We take full credit for any rise and blame others for any decline. Feel free to tip us from your gains! Lol.
Just wanted to say I love your show. I encourage you to please continue making high-quality podcast episodes. Thank you. I'm really excited to be able to be a journalist in such an exciting field in a time when journalism is under attack. Not sure if you've been following the so-called "AP scandal" but now is a weird time to be trying to report the truth in this world, and we couldn't have picked a more controversial topic to the global macro picture.

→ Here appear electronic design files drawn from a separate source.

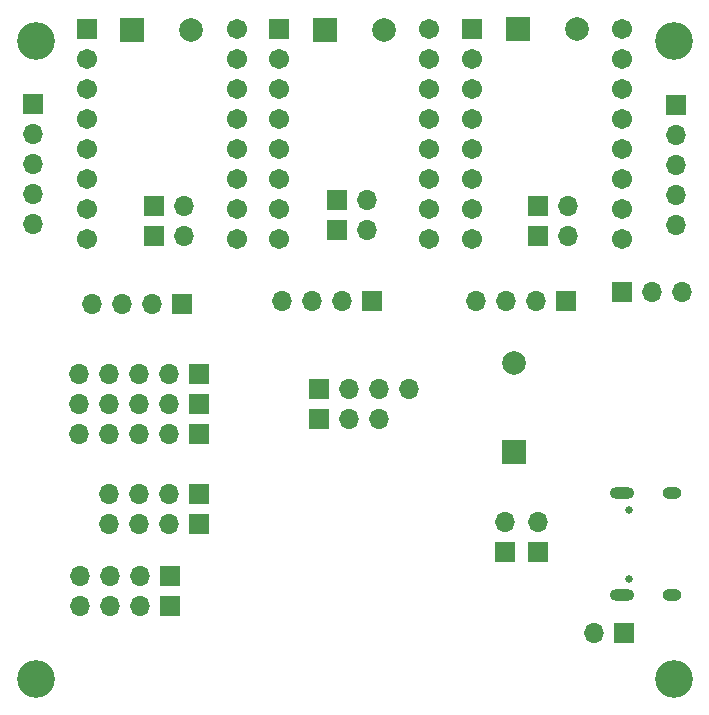
<source format=gbr>
%TF.GenerationSoftware,KiCad,Pcbnew,8.0.3*%
%TF.CreationDate,2024-09-17T15:24:25+02:00*%
%TF.ProjectId,PCB,5043422e-6b69-4636-9164-5f7063625858,rev?*%
%TF.SameCoordinates,Original*%
%TF.FileFunction,Soldermask,Bot*%
%TF.FilePolarity,Negative*%
%FSLAX46Y46*%
G04 Gerber Fmt 4.6, Leading zero omitted, Abs format (unit mm)*
G04 Created by KiCad (PCBNEW 8.0.3) date 2024-09-17 15:24:25*
%MOMM*%
%LPD*%
G01*
G04 APERTURE LIST*
G04 Aperture macros list*
%AMRoundRect*
0 Rectangle with rounded corners*
0 $1 Rounding radius*
0 $2 $3 $4 $5 $6 $7 $8 $9 X,Y pos of 4 corners*
0 Add a 4 corners polygon primitive as box body*
4,1,4,$2,$3,$4,$5,$6,$7,$8,$9,$2,$3,0*
0 Add four circle primitives for the rounded corners*
1,1,$1+$1,$2,$3*
1,1,$1+$1,$4,$5*
1,1,$1+$1,$6,$7*
1,1,$1+$1,$8,$9*
0 Add four rect primitives between the rounded corners*
20,1,$1+$1,$2,$3,$4,$5,0*
20,1,$1+$1,$4,$5,$6,$7,0*
20,1,$1+$1,$6,$7,$8,$9,0*
20,1,$1+$1,$8,$9,$2,$3,0*%
G04 Aperture macros list end*
%ADD10R,2.000000X2.000000*%
%ADD11C,2.000000*%
%ADD12R,1.700000X1.700000*%
%ADD13O,1.700000X1.700000*%
%ADD14RoundRect,0.102000X-0.754000X-0.754000X0.754000X-0.754000X0.754000X0.754000X-0.754000X0.754000X0*%
%ADD15C,1.712000*%
%ADD16C,3.200000*%
%ADD17C,0.650000*%
%ADD18O,2.100000X1.000000*%
%ADD19O,1.600000X1.000000*%
G04 APERTURE END LIST*
D10*
%TO.C,BZ1*%
X153710000Y-110780000D03*
D11*
X153710000Y-103180000D03*
%TD*%
D12*
%TO.C,UART1*%
X124600000Y-121260000D03*
D13*
X122060000Y-121260000D03*
X119520000Y-121260000D03*
X116980000Y-121260000D03*
%TD*%
D12*
%TO.C,JP1*%
X123225000Y-92500000D03*
D13*
X125765000Y-92500000D03*
%TD*%
D12*
%TO.C,J3*%
X158080000Y-97980000D03*
D13*
X155540000Y-97980000D03*
X153000000Y-97980000D03*
X150460000Y-97980000D03*
%TD*%
D12*
%TO.C,J4*%
X137160000Y-105410000D03*
D13*
X139700000Y-105410000D03*
X142240000Y-105410000D03*
X144780000Y-105410000D03*
%TD*%
D12*
%TO.C,JP5*%
X155725000Y-92500000D03*
D13*
X158265000Y-92500000D03*
%TD*%
D14*
%TO.C,U5*%
X150160000Y-74900000D03*
D15*
X150160000Y-77440000D03*
X150160000Y-79980000D03*
X150160000Y-82520000D03*
X150160000Y-85060000D03*
X150160000Y-87600000D03*
X150160000Y-90140000D03*
X150160000Y-92680000D03*
X162860000Y-74900000D03*
X162860000Y-77440000D03*
X162860000Y-79980000D03*
X162860000Y-82520000D03*
X162860000Y-85060000D03*
X162860000Y-87600000D03*
X162860000Y-90140000D03*
X162860000Y-92680000D03*
%TD*%
D10*
%TO.C,C6*%
X137732323Y-75000000D03*
D11*
X142732323Y-75000000D03*
%TD*%
D12*
%TO.C,J6*%
X162985000Y-126080000D03*
D13*
X160445000Y-126080000D03*
%TD*%
D12*
%TO.C,TOF2*%
X127000000Y-106680000D03*
D13*
X124460000Y-106680000D03*
X121920000Y-106680000D03*
X119380000Y-106680000D03*
X116840000Y-106680000D03*
%TD*%
D12*
%TO.C,JP3*%
X138725000Y-92000000D03*
D13*
X141265000Y-92000000D03*
%TD*%
D12*
%TO.C,J12*%
X162860000Y-97200000D03*
D13*
X165400000Y-97200000D03*
X167940000Y-97200000D03*
%TD*%
D10*
%TO.C,C3*%
X121382323Y-75000000D03*
D11*
X126382323Y-75000000D03*
%TD*%
D12*
%TO.C,J8*%
X125580000Y-98230000D03*
D13*
X123040000Y-98230000D03*
X120500000Y-98230000D03*
X117960000Y-98230000D03*
%TD*%
D12*
%TO.C,J10*%
X167400000Y-81400000D03*
D13*
X167400000Y-83940000D03*
X167400000Y-86480000D03*
X167400000Y-89020000D03*
X167400000Y-91560000D03*
%TD*%
D12*
%TO.C,TOF1*%
X127000000Y-104140000D03*
D13*
X124460000Y-104140000D03*
X121920000Y-104140000D03*
X119380000Y-104140000D03*
X116840000Y-104140000D03*
%TD*%
D16*
%TO.C,H4*%
X167210000Y-129980000D03*
%TD*%
D12*
%TO.C,J11*%
X113000000Y-81280000D03*
D13*
X113000000Y-83820000D03*
X113000000Y-86360000D03*
X113000000Y-88900000D03*
X113000000Y-91440000D03*
%TD*%
D12*
%TO.C,TOF3*%
X127000000Y-109220000D03*
D13*
X124460000Y-109220000D03*
X121920000Y-109220000D03*
X119380000Y-109220000D03*
X116840000Y-109220000D03*
%TD*%
D16*
%TO.C,H2*%
X167210000Y-75980000D03*
%TD*%
D12*
%TO.C,SCREEN*%
X127000000Y-114300000D03*
D13*
X124460000Y-114300000D03*
X121920000Y-114300000D03*
X119380000Y-114300000D03*
%TD*%
D14*
%TO.C,U2*%
X133835000Y-74900000D03*
D15*
X133835000Y-77440000D03*
X133835000Y-79980000D03*
X133835000Y-82520000D03*
X133835000Y-85060000D03*
X133835000Y-87600000D03*
X133835000Y-90140000D03*
X133835000Y-92680000D03*
X146535000Y-74900000D03*
X146535000Y-77440000D03*
X146535000Y-79980000D03*
X146535000Y-82520000D03*
X146535000Y-85060000D03*
X146535000Y-87600000D03*
X146535000Y-90140000D03*
X146535000Y-92680000D03*
%TD*%
D12*
%TO.C,JP4*%
X138725000Y-89460000D03*
D13*
X141265000Y-89460000D03*
%TD*%
D16*
%TO.C,H3*%
X113210000Y-129980000D03*
%TD*%
D17*
%TO.C,J1*%
X163410000Y-121470000D03*
X163410000Y-115690000D03*
D18*
X162880000Y-122900000D03*
D19*
X167060000Y-122900000D03*
D18*
X162880000Y-114260000D03*
D19*
X167060000Y-114260000D03*
%TD*%
D10*
%TO.C,C8*%
X154032323Y-74900000D03*
D11*
X159032323Y-74900000D03*
%TD*%
D12*
%TO.C,UART0*%
X124600000Y-123800000D03*
D13*
X122060000Y-123800000D03*
X119520000Y-123800000D03*
X116980000Y-123800000D03*
%TD*%
D12*
%TO.C,J9*%
X137160000Y-107950000D03*
D13*
X139700000Y-107950000D03*
X142240000Y-107950000D03*
%TD*%
D12*
%TO.C,JP6*%
X155725000Y-89960000D03*
D13*
X158265000Y-89960000D03*
%TD*%
D12*
%TO.C,ADD*%
X127000000Y-116840000D03*
D13*
X124460000Y-116840000D03*
X121920000Y-116840000D03*
X119380000Y-116840000D03*
%TD*%
D12*
%TO.C,JP2*%
X123225000Y-89960000D03*
D13*
X125765000Y-89960000D03*
%TD*%
D14*
%TO.C,U1*%
X117510000Y-74900000D03*
D15*
X117510000Y-77440000D03*
X117510000Y-79980000D03*
X117510000Y-82520000D03*
X117510000Y-85060000D03*
X117510000Y-87600000D03*
X117510000Y-90140000D03*
X117510000Y-92680000D03*
X130210000Y-74900000D03*
X130210000Y-77440000D03*
X130210000Y-79980000D03*
X130210000Y-82520000D03*
X130210000Y-85060000D03*
X130210000Y-87600000D03*
X130210000Y-90140000D03*
X130210000Y-92680000D03*
%TD*%
D12*
%TO.C,J2*%
X141710000Y-97980000D03*
D13*
X139170000Y-97980000D03*
X136630000Y-97980000D03*
X134090000Y-97980000D03*
%TD*%
D16*
%TO.C,H1*%
X113210000Y-75980000D03*
%TD*%
D12*
%TO.C,J5*%
X152940000Y-119255000D03*
D13*
X152940000Y-116715000D03*
%TD*%
D12*
%TO.C,J7*%
X155710000Y-119255000D03*
D13*
X155710000Y-116715000D03*
%TD*%
M02*

</source>
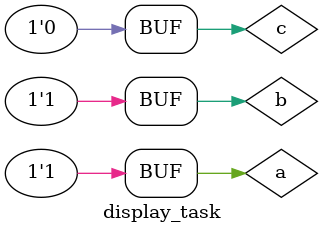
<source format=v>
module display_task;

reg a, b, c;

initial
//Variables assignment
begin: a_b_assignment
    $monitor ("%0t %m a = %b, b = %b",
              $time, a, b);
        
    #100
    {a, b} = 2'b01;
    c = 1;
    b <= 1'b0;
    //Assign two times at the same time
    
    #100
    {a, b} = 2'b10;
    c = 1'bz;
    
    #100
    {a, b} = 2'b11;
    c = 1'b0;
end 

initial
//Monitor task
begin: extra
    $monitor("%0t %m c = %b", $time, c);
    $monitor("%0t 2nd monitor task c = %b", $time, c);
end

always @(*)
//Strobe task
begin: strobe
    $strobe("%0t %m STROBE_ALWAYS:a = %b, b = %b, c = %b", 
               $time, a, b, c);
end

always @(*)
//Display task
begin: display
    $display("run %0t %m DISPLAY_ALWAYS:a = %b, b = %b, c = %b", 
               $time, a, b, c);
end

endmodule
</source>
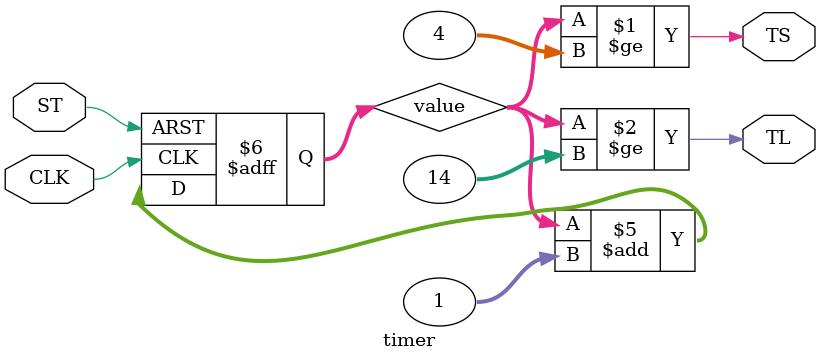
<source format=v>

`timescale 1ns /1ps
module timer(
	output TS, TL,
	input ST, CLK
);
integer value;
assign TS = (value>=4);
assign TL = (value>=14);

always @(posedge ST or posedge CLK)
begin
	if(ST==1)begin value=0; end
	else begin value=value+1; end
end
endmodule

</source>
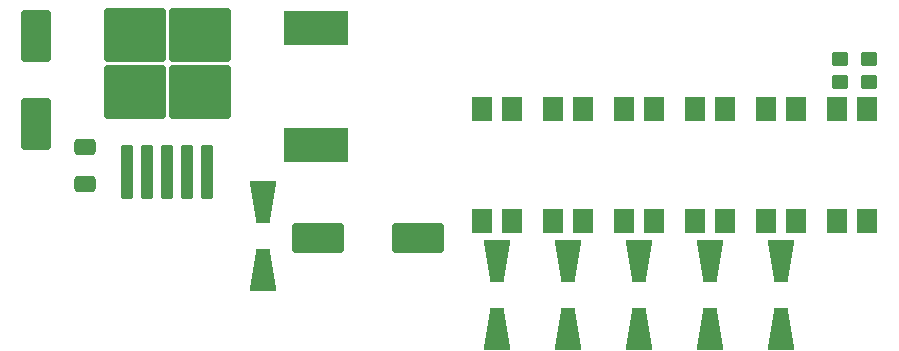
<source format=gbr>
%TF.GenerationSoftware,KiCad,Pcbnew,7.0.9*%
%TF.CreationDate,2024-06-03T15:21:11+05:30*%
%TF.ProjectId,Precharge,50726563-6861-4726-9765-2e6b69636164,rev?*%
%TF.SameCoordinates,Original*%
%TF.FileFunction,Paste,Top*%
%TF.FilePolarity,Positive*%
%FSLAX46Y46*%
G04 Gerber Fmt 4.6, Leading zero omitted, Abs format (unit mm)*
G04 Created by KiCad (PCBNEW 7.0.9) date 2024-06-03 15:21:11*
%MOMM*%
%LPD*%
G01*
G04 APERTURE LIST*
G04 Aperture macros list*
%AMRoundRect*
0 Rectangle with rounded corners*
0 $1 Rounding radius*
0 $2 $3 $4 $5 $6 $7 $8 $9 X,Y pos of 4 corners*
0 Add a 4 corners polygon primitive as box body*
4,1,4,$2,$3,$4,$5,$6,$7,$8,$9,$2,$3,0*
0 Add four circle primitives for the rounded corners*
1,1,$1+$1,$2,$3*
1,1,$1+$1,$4,$5*
1,1,$1+$1,$6,$7*
1,1,$1+$1,$8,$9*
0 Add four rect primitives between the rounded corners*
20,1,$1+$1,$2,$3,$4,$5,0*
20,1,$1+$1,$4,$5,$6,$7,0*
20,1,$1+$1,$6,$7,$8,$9,0*
20,1,$1+$1,$8,$9,$2,$3,0*%
%AMOutline4P*
0 Free polygon, 4 corners , with rotation*
0 The origin of the aperture is its center*
0 number of corners: always 4*
0 $1 to $8 corner X, Y*
0 $9 Rotation angle, in degrees counterclockwise*
0 create outline with 4 corners*
4,1,4,$1,$2,$3,$4,$5,$6,$7,$8,$1,$2,$9*%
G04 Aperture macros list end*
%ADD10R,1.780000X2.000000*%
%ADD11Outline4P,-1.800000X-1.150000X1.800000X-0.550000X1.800000X0.550000X-1.800000X1.150000X270.000000*%
%ADD12Outline4P,-1.800000X-1.150000X1.800000X-0.550000X1.800000X0.550000X-1.800000X1.150000X90.000000*%
%ADD13R,5.400000X2.900000*%
%ADD14RoundRect,0.250000X0.450000X-0.350000X0.450000X0.350000X-0.450000X0.350000X-0.450000X-0.350000X0*%
%ADD15RoundRect,0.250000X1.000000X-1.950000X1.000000X1.950000X-1.000000X1.950000X-1.000000X-1.950000X0*%
%ADD16RoundRect,0.250000X0.650000X-0.412500X0.650000X0.412500X-0.650000X0.412500X-0.650000X-0.412500X0*%
%ADD17RoundRect,0.250000X1.950000X1.000000X-1.950000X1.000000X-1.950000X-1.000000X1.950000X-1.000000X0*%
%ADD18RoundRect,0.250000X-0.450000X0.350000X-0.450000X-0.350000X0.450000X-0.350000X0.450000X0.350000X0*%
%ADD19RoundRect,0.250000X0.300000X-2.050000X0.300000X2.050000X-0.300000X2.050000X-0.300000X-2.050000X0*%
%ADD20RoundRect,0.250000X2.375000X-2.025000X2.375000X2.025000X-2.375000X2.025000X-2.375000X-2.025000X0*%
G04 APERTURE END LIST*
D10*
%TO.C,U7*%
X124270000Y-22235000D03*
X121730000Y-22235000D03*
X121730000Y-31765000D03*
X124270000Y-31765000D03*
%TD*%
D11*
%TO.C,D7*%
X73120000Y-30120000D03*
D12*
X73120000Y-35920000D03*
%TD*%
%TO.C,D5*%
X105000000Y-40900000D03*
D11*
X105000000Y-35100000D03*
%TD*%
D13*
%TO.C,L1*%
X77610000Y-25300000D03*
X77610000Y-15400000D03*
%TD*%
D14*
%TO.C,R13*%
X124500000Y-20000000D03*
X124500000Y-18000000D03*
%TD*%
D10*
%TO.C,U5*%
X112270000Y-22235000D03*
X109730000Y-22235000D03*
X109730000Y-31765000D03*
X112270000Y-31765000D03*
%TD*%
%TO.C,U6*%
X118270000Y-22235000D03*
X115730000Y-22235000D03*
X115730000Y-31765000D03*
X118270000Y-31765000D03*
%TD*%
D15*
%TO.C,C2*%
X53950000Y-23510000D03*
X53950000Y-16110000D03*
%TD*%
D16*
%TO.C,C1*%
X58050000Y-28642500D03*
X58050000Y-25517500D03*
%TD*%
D10*
%TO.C,U3*%
X106270000Y-22235000D03*
X103730000Y-22235000D03*
X103730000Y-31765000D03*
X106270000Y-31765000D03*
%TD*%
D12*
%TO.C,D8*%
X111000000Y-40900000D03*
D11*
X111000000Y-35100000D03*
%TD*%
D10*
%TO.C,U1*%
X94270000Y-22235000D03*
X91730000Y-22235000D03*
X91730000Y-31765000D03*
X94270000Y-31765000D03*
%TD*%
D12*
%TO.C,D1*%
X93000000Y-40900000D03*
D11*
X93000000Y-35100000D03*
%TD*%
D12*
%TO.C,D2*%
X99000000Y-40900000D03*
D11*
X99000000Y-35100000D03*
%TD*%
D17*
%TO.C,C3*%
X86252500Y-33150000D03*
X77852500Y-33150000D03*
%TD*%
D12*
%TO.C,D9*%
X117000000Y-40900000D03*
D11*
X117000000Y-35100000D03*
%TD*%
D18*
%TO.C,R15*%
X122000000Y-18000000D03*
X122000000Y-20000000D03*
%TD*%
D19*
%TO.C,U4*%
X61650000Y-27575000D03*
X63350000Y-27575000D03*
X65050000Y-27575000D03*
D20*
X62275000Y-20850000D03*
X67825000Y-20850000D03*
X62275000Y-16000000D03*
X67825000Y-16000000D03*
D19*
X66750000Y-27575000D03*
X68450000Y-27575000D03*
%TD*%
D10*
%TO.C,U2*%
X100270000Y-22235000D03*
X97730000Y-22235000D03*
X97730000Y-31765000D03*
X100270000Y-31765000D03*
%TD*%
M02*

</source>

Bitcoins are the stupidest investment anyone could ever make. Pass. Link to static.quickmeme.com
Unfortunately, quickmeme doesn't let you copy image urls directly. Link to i.qkme.me
Yes, but they started being worth a set value. bitcoin was never backed by anything so its value was kind of made up. how do you expect to make a non goverment currency anybody with a computer can print to retain value? Because the pie is only so large, the more people who have computers devoted to the work just each get a smaller and smaller piece.
The rate of issuance for Bitcoin is currently 25 bitcoins every 10 minutes. Only one person or pool gets the whole 25 bitcoins, it's a race to find them. If there are 10 people looking, chances are pretty good you'll find some. If there are 100,000,000 people looking, chances are much less good that you'll find them first, but if there are that many people looking those 25 coins are probably worth a whole lot more.
The system is self balancing in this way, unlike the government currency system where they create 65 billion USD worth of new value every month to buy mortgage backed securities for face value to try and prop up the market. With more than a trillion USD being added in this way each year, how can a government currency retain its value?
Because the governments "pie" does infact have limits to making it, and only dropped gold standard after over 150 years of the doller having a defined worth, unlike bitcoin, where a random hacker can just print endless money. I'd direct you to security researcher Dan Kaminsky. Link to www.businessinsider.com
You'll find it's a little harder than you're describing. Like, impossible.